Where the string "Разработка" occurs in a line of the entries below, copy that line.

○ ○ ○

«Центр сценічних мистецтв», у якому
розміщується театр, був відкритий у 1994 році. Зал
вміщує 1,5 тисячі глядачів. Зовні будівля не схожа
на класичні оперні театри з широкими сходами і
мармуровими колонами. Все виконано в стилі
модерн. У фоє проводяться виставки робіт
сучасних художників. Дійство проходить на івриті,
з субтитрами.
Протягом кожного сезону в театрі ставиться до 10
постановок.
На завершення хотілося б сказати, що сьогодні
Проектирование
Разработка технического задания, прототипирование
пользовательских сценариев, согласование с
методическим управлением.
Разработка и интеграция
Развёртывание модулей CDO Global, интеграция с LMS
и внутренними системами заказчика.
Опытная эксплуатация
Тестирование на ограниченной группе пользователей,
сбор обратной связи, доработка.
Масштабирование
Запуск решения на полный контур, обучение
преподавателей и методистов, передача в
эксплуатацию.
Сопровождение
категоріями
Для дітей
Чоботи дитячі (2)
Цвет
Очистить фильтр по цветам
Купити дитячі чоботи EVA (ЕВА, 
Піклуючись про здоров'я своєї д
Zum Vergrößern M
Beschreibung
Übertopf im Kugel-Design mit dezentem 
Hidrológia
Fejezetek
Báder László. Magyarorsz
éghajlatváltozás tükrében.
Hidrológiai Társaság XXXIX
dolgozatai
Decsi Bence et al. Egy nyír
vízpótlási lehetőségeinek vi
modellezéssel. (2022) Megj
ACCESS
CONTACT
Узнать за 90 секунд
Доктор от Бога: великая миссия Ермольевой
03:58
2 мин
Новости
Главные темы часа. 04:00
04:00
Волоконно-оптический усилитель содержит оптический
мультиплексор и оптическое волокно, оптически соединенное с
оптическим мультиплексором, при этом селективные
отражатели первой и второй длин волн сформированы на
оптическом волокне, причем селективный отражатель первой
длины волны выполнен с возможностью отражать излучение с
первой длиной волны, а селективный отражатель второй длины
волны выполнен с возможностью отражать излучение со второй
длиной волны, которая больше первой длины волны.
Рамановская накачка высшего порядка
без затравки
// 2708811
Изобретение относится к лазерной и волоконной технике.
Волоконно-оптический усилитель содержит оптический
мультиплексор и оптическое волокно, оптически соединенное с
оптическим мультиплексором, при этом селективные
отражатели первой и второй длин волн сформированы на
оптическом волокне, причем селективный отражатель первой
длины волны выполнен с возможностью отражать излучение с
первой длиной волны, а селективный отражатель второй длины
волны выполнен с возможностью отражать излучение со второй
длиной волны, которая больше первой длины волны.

○ ○ ○

### SOLUTION TO THIS EXERCISE
Разработка технического задания, прототипирование
Разработка и интеграция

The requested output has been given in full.